Ермак свистнул. Из кучки лошадей к Марьянке подвели коня. Казаки смеялись, уже хватаясь за животы, смеялись до колик. Вот ведь умора: огольцу кобылу Ермакову привели! Та еще кобыла, устроит она сейчас потеху. Помнет мальца, как есть, помнет…
– А ну, залезай! – рявкнул Машков намеренно грубо и осторожно подтолкнул Марьянку. Девушка внимательно оглядела лошадь атамана, не обращая внимания на вой, поднятый казачьей ватагой. А затем взлетела в седло. «Что будет? – потерянно думал Машков. – Удержится ли? Такая маленькая птаха сможет ли справиться с этой своенравной животиной?»
На кобылу взобраться нетрудно, куда трудней сапожищи не потерять…
Ермак дернул головой. Ну, сейчас его госпожа-лошадушка покажет! Сейчас на дыбки встанет, затем вперед метнется. Еще никто с ней сладить не смог, у Машкова и то не получилось, а уж он, казалось, на коне и родился.
Марьянка спокойно сидела в седле. Казаки испуганно поглядывали на мальца, и внезапно над погоревшим селищем нависла мертвая тишина. И только Машков едва слышно вздохнул с облегчением.
– А теперь чего делать-то надо, а? – крикнула Марьянка Ермаку, переставшему раз и навсегда понимать свою верную госпожу-лошадушку. Кобыла даже не шелохнулась, лишь прядала ушами и все.
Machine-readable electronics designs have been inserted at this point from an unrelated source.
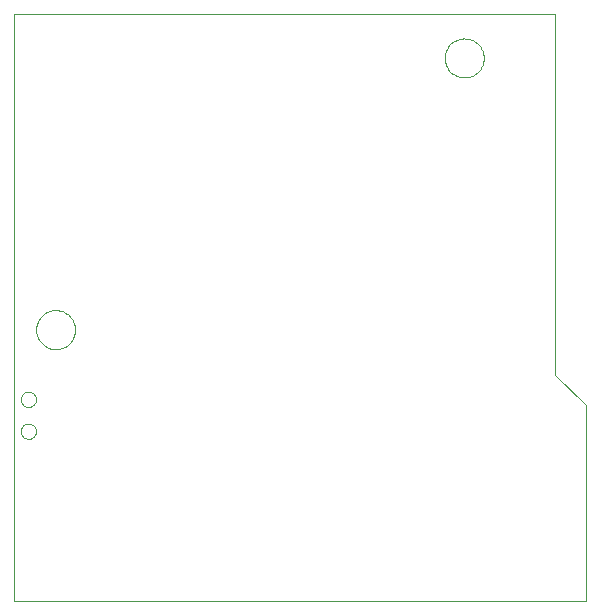
<source format=gbo>
G75*
G70*
%OFA0B0*%
%FSLAX24Y24*%
%IPPOS*%
%LPD*%
%AMOC8*
5,1,8,0,0,1.08239X$1,22.5*
%
%ADD10C,0.0000*%
D10*
X002631Y002862D02*
X002631Y022429D01*
X020662Y022429D01*
X020662Y010421D01*
X021686Y009398D01*
X021686Y002862D01*
X002631Y002862D01*
X002847Y008532D02*
X002849Y008563D01*
X002855Y008594D01*
X002864Y008624D01*
X002877Y008653D01*
X002894Y008680D01*
X002914Y008704D01*
X002936Y008726D01*
X002962Y008745D01*
X002989Y008761D01*
X003018Y008773D01*
X003048Y008782D01*
X003079Y008787D01*
X003111Y008788D01*
X003142Y008785D01*
X003173Y008778D01*
X003203Y008768D01*
X003231Y008754D01*
X003257Y008736D01*
X003281Y008716D01*
X003302Y008692D01*
X003321Y008667D01*
X003336Y008639D01*
X003347Y008610D01*
X003355Y008579D01*
X003359Y008548D01*
X003359Y008516D01*
X003355Y008485D01*
X003347Y008454D01*
X003336Y008425D01*
X003321Y008397D01*
X003302Y008372D01*
X003281Y008348D01*
X003257Y008328D01*
X003231Y008310D01*
X003203Y008296D01*
X003173Y008286D01*
X003142Y008279D01*
X003111Y008276D01*
X003079Y008277D01*
X003048Y008282D01*
X003018Y008291D01*
X002989Y008303D01*
X002962Y008319D01*
X002936Y008338D01*
X002914Y008360D01*
X002894Y008384D01*
X002877Y008411D01*
X002864Y008440D01*
X002855Y008470D01*
X002849Y008501D01*
X002847Y008532D01*
X002847Y009595D02*
X002849Y009626D01*
X002855Y009657D01*
X002864Y009687D01*
X002877Y009716D01*
X002894Y009743D01*
X002914Y009767D01*
X002936Y009789D01*
X002962Y009808D01*
X002989Y009824D01*
X003018Y009836D01*
X003048Y009845D01*
X003079Y009850D01*
X003111Y009851D01*
X003142Y009848D01*
X003173Y009841D01*
X003203Y009831D01*
X003231Y009817D01*
X003257Y009799D01*
X003281Y009779D01*
X003302Y009755D01*
X003321Y009730D01*
X003336Y009702D01*
X003347Y009673D01*
X003355Y009642D01*
X003359Y009611D01*
X003359Y009579D01*
X003355Y009548D01*
X003347Y009517D01*
X003336Y009488D01*
X003321Y009460D01*
X003302Y009435D01*
X003281Y009411D01*
X003257Y009391D01*
X003231Y009373D01*
X003203Y009359D01*
X003173Y009349D01*
X003142Y009342D01*
X003111Y009339D01*
X003079Y009340D01*
X003048Y009345D01*
X003018Y009354D01*
X002989Y009366D01*
X002962Y009382D01*
X002936Y009401D01*
X002914Y009423D01*
X002894Y009447D01*
X002877Y009474D01*
X002864Y009503D01*
X002855Y009533D01*
X002849Y009564D01*
X002847Y009595D01*
X003359Y011917D02*
X003361Y011967D01*
X003367Y012017D01*
X003377Y012067D01*
X003390Y012115D01*
X003407Y012163D01*
X003428Y012209D01*
X003452Y012253D01*
X003480Y012295D01*
X003511Y012335D01*
X003545Y012372D01*
X003582Y012407D01*
X003621Y012438D01*
X003662Y012467D01*
X003706Y012492D01*
X003752Y012514D01*
X003799Y012532D01*
X003847Y012546D01*
X003896Y012557D01*
X003946Y012564D01*
X003996Y012567D01*
X004047Y012566D01*
X004097Y012561D01*
X004147Y012552D01*
X004195Y012540D01*
X004243Y012523D01*
X004289Y012503D01*
X004334Y012480D01*
X004377Y012453D01*
X004417Y012423D01*
X004455Y012390D01*
X004490Y012354D01*
X004523Y012315D01*
X004552Y012274D01*
X004578Y012231D01*
X004601Y012186D01*
X004620Y012139D01*
X004635Y012091D01*
X004647Y012042D01*
X004655Y011992D01*
X004659Y011942D01*
X004659Y011892D01*
X004655Y011842D01*
X004647Y011792D01*
X004635Y011743D01*
X004620Y011695D01*
X004601Y011648D01*
X004578Y011603D01*
X004552Y011560D01*
X004523Y011519D01*
X004490Y011480D01*
X004455Y011444D01*
X004417Y011411D01*
X004377Y011381D01*
X004334Y011354D01*
X004289Y011331D01*
X004243Y011311D01*
X004195Y011294D01*
X004147Y011282D01*
X004097Y011273D01*
X004047Y011268D01*
X003996Y011267D01*
X003946Y011270D01*
X003896Y011277D01*
X003847Y011288D01*
X003799Y011302D01*
X003752Y011320D01*
X003706Y011342D01*
X003662Y011367D01*
X003621Y011396D01*
X003582Y011427D01*
X003545Y011462D01*
X003511Y011499D01*
X003480Y011539D01*
X003452Y011581D01*
X003428Y011625D01*
X003407Y011671D01*
X003390Y011719D01*
X003377Y011767D01*
X003367Y011817D01*
X003361Y011867D01*
X003359Y011917D01*
X016981Y020973D02*
X016983Y021023D01*
X016989Y021073D01*
X016999Y021123D01*
X017012Y021171D01*
X017029Y021219D01*
X017050Y021265D01*
X017074Y021309D01*
X017102Y021351D01*
X017133Y021391D01*
X017167Y021428D01*
X017204Y021463D01*
X017243Y021494D01*
X017284Y021523D01*
X017328Y021548D01*
X017374Y021570D01*
X017421Y021588D01*
X017469Y021602D01*
X017518Y021613D01*
X017568Y021620D01*
X017618Y021623D01*
X017669Y021622D01*
X017719Y021617D01*
X017769Y021608D01*
X017817Y021596D01*
X017865Y021579D01*
X017911Y021559D01*
X017956Y021536D01*
X017999Y021509D01*
X018039Y021479D01*
X018077Y021446D01*
X018112Y021410D01*
X018145Y021371D01*
X018174Y021330D01*
X018200Y021287D01*
X018223Y021242D01*
X018242Y021195D01*
X018257Y021147D01*
X018269Y021098D01*
X018277Y021048D01*
X018281Y020998D01*
X018281Y020948D01*
X018277Y020898D01*
X018269Y020848D01*
X018257Y020799D01*
X018242Y020751D01*
X018223Y020704D01*
X018200Y020659D01*
X018174Y020616D01*
X018145Y020575D01*
X018112Y020536D01*
X018077Y020500D01*
X018039Y020467D01*
X017999Y020437D01*
X017956Y020410D01*
X017911Y020387D01*
X017865Y020367D01*
X017817Y020350D01*
X017769Y020338D01*
X017719Y020329D01*
X017669Y020324D01*
X017618Y020323D01*
X017568Y020326D01*
X017518Y020333D01*
X017469Y020344D01*
X017421Y020358D01*
X017374Y020376D01*
X017328Y020398D01*
X017284Y020423D01*
X017243Y020452D01*
X017204Y020483D01*
X017167Y020518D01*
X017133Y020555D01*
X017102Y020595D01*
X017074Y020637D01*
X017050Y020681D01*
X017029Y020727D01*
X017012Y020775D01*
X016999Y020823D01*
X016989Y020873D01*
X016983Y020923D01*
X016981Y020973D01*
M02*

</source>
– А ты покатайся на ней, паренек! – со злобой рыкнул Ермак, с силой ударив свою лошадушку в бок. Лошадь вздрогнула, скосила на него глаз и даже не шелохнулась.
– Пойдем, моя коняжка, – нежно прошептала Марьянка и погладила морду кобылы. Та встрепенулась, рванула с места в галоп, словно за день собиралась добраться до Москвы.
«Сейчас она удерет, – в ужасе понял Машков. – Иван-дурак ты, вот ты кто, она ведь только того и ждала, чтоб до лошади добраться: теперь ищи-свищи ее, кто на Ермаковой лошади скачет, того разве ж догонишь?! Кончено, все кончено! Она перехитрила меня, маленькая белобрысая чертовка…»
Пока он мысленно казнился, к Ермаку из яркого зарева пожара метнулась лошадь, на которой по-прежнему сидела Марьянка. Казаки замерли, а Ермак мрачно поглядывал на мальчишку.
– Ну, может он держаться в седле али нет? – восторженно закричал Машков. – Может?! Хорошего найденыша мне Бог послал! Ермак Тимофеевич, друг, да я в его лета на такое не способен был, а уж я-то казак от роду!
«Она вернулась, – думал он, захлебываясь от счастья. – Господи, пресвятые угодники, все черти, вместе взятые, спасибо вам! Она не сбежала! Вот, сидит на ермаковской кобыле и улыбается – шапчонка только съехала на измазанное сажей лицо. Господи, если б они узнали, что этот оголец на самом-то деле девка! И почему ты вернулась, Марьянка?»
– А ну, слазь! – грубо выкрикнул Ермак. Выхватил пистоль из-за пояса, насыпал пороха на полку, глядя на слегка пританцовывающую кобылу. – Слазь, тебе говорят!
Казачья ватага стихла от ужаса. «Нет, он не сделает этого, – думали казаки. – Нет, Ермак, не делай этого. Не стреляй в госпожу-лошадушку!»
Марьянка тоже поняла, что задумал Ермак. Она замерла в седле, дико глядя на атамана.
– Тогда и меня пристрели! – громко выкрикнула девушка. – Да это ж не лошадь, это чудо какое-то. Чудеса нельзя уничтожать!
– Она предала меня! – шумно вздохнул Ермак. – Предала! – крикнул он, намеренно распаляя себя. – Моя лошадь! Предала меня! Учись казачеству, малец: предательство есть смерть!
И Ермак вскинул пистоль. Казаки молча глядели на своего атамана. Машков рванулся к вожаку.
– Ну и кто из вас помешает мне? – дико вскрикнул Ермак. – А? Эта скотина всего лишь сыть четырехногая!